Financial Results for Fourth Quarter of 2011
Net sales for the fourth quarter of 2011 were $968.7 million, an increase of $20.4 million, or 2.2%, from $948.3 million for the fourth quarter of 2010. Same store sales decreased 1.2% from the prior year due to a 3.2% decrease in the number of customer transactions as the Company continues to be negatively affected by weak consumer discretionary spending and new competitive store openings, partially offset by a 2.0% increase in the average transaction size.

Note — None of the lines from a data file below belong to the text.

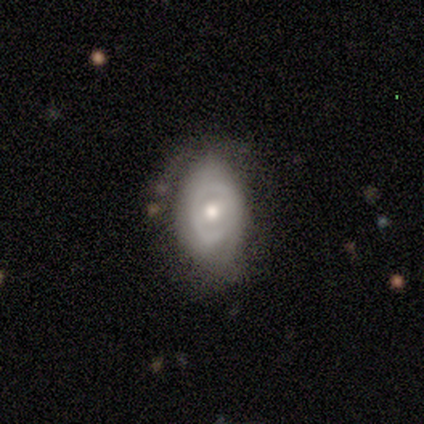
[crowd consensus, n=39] Q: Smooth or featured?
A: featured or disk (62%); runner-up: smooth (31%)
Q: Edge-on disk?
A: no (100%)
Q: Bar?
A: no (54%); runner-up: weak (33%)
Q: Spiral arms?
A: yes (50%); tied with: no (50%)
Q: Spiral winding?
A: tight (50%); runner-up: medium (33%)
Q: Spiral arm count?
A: 2 (50%); runner-up: can't tell (42%)
Q: Bulge size?
A: moderate (75%); runner-up: small (21%)
Q: Merging?
A: none (72%); runner-up: minor disturbance (22%)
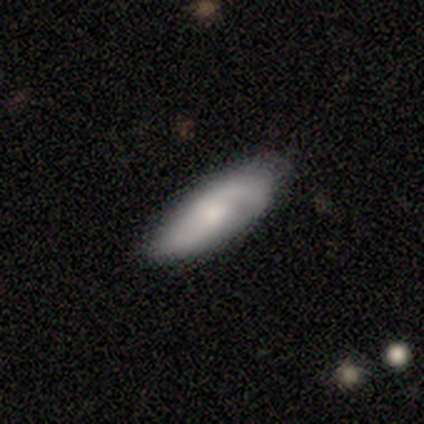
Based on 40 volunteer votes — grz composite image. It shows a smooth galaxy with no disk features (52%) that is in between round and cigar-shaped (71%). Merging: none (69%).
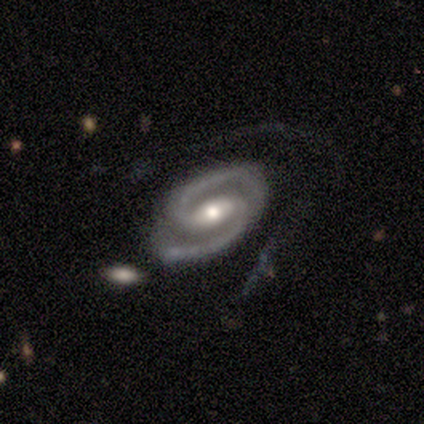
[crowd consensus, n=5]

Gross profit for the fourth quarter of 2011 increased 2.5% to $254.1 million, from $248.0 million in the fourth quarter of 2010. Gross profit as a percentage of net sales and service fees was 26.2% for the fourth quarter of 2011 and 2010. The Companys gross profit reflects an increased LIFO charge of $2.0 million, which was due to higher inflation during the year.

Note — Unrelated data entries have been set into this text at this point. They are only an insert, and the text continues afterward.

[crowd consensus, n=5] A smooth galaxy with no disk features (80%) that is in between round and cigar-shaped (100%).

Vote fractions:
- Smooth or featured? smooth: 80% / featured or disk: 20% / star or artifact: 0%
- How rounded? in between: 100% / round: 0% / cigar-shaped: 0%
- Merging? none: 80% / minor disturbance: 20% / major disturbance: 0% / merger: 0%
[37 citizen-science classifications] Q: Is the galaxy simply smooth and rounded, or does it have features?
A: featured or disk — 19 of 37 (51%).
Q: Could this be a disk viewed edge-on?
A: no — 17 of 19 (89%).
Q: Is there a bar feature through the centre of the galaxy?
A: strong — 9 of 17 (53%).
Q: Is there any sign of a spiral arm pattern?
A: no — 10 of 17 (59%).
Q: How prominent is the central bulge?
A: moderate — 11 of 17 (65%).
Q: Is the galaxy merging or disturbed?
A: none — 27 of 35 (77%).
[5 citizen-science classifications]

For the fourth quarter of 2011, operating and administrative expenses increased to $223.1 million, from $215.8 in the same period last year due primarily to store occupancy costs associated with new and relocated stores. Operating and administrative expenses as a percentage of net sales increased to 23.0% in the fourth quarter of 2011, from 22.8% in the same period last year.
Net income for the fourth quarter of 2011 was $9.2 million, or $0.30 diluted earnings per common share, compared to $8.6 million, or $0.28 diluted earnings per common share, for the fourth quarter of 2010.

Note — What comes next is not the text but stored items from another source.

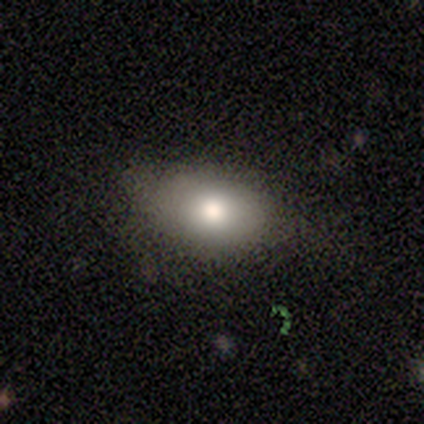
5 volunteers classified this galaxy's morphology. Smooth or featured? 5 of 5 (100%) said smooth. How rounded? 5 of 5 (100%) said in between. Merging? 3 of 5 (60%) said none.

Adjusted EBITDA for the quarter ended December 31, 2011 was $51.4 million, compared to $50.6 million in the fourth quarter of 2010.
Financial Results for Fiscal 2011
Net sales for 2011 were $3.84 billion, an increase of $75.0 million, or 2.0%, from $3.77 billion for 2010. Same store sales decreased 0.2% from 2010 due to a 2.6% decrease in the number of customer transactions, offset by a 2.5% increase in the average transaction size.
Net income for 2011 was $48.0 million, or $1.58 diluted earnings per common share, compared to $46.2 million, or $1.01 diluted earnings per common share, for 2010. The 2010 common earnings per share were impacted by the interest expense on account of preferred stock. In addition, prior to April 29, 2010, common shareholders did not share in net income unless net income exceeded the remaining unpaid dividends and liquidation value of the preferred stock. On April 29, 2010, Roundys paid all unpaid dividends and the remaining liquidation value of the preferred stock, after which it was no longer entitled to any dividends. Further, on January 24, 2012, the preferred stock was converted to common stock, in advance of the Transaction described below and is no longer outstanding.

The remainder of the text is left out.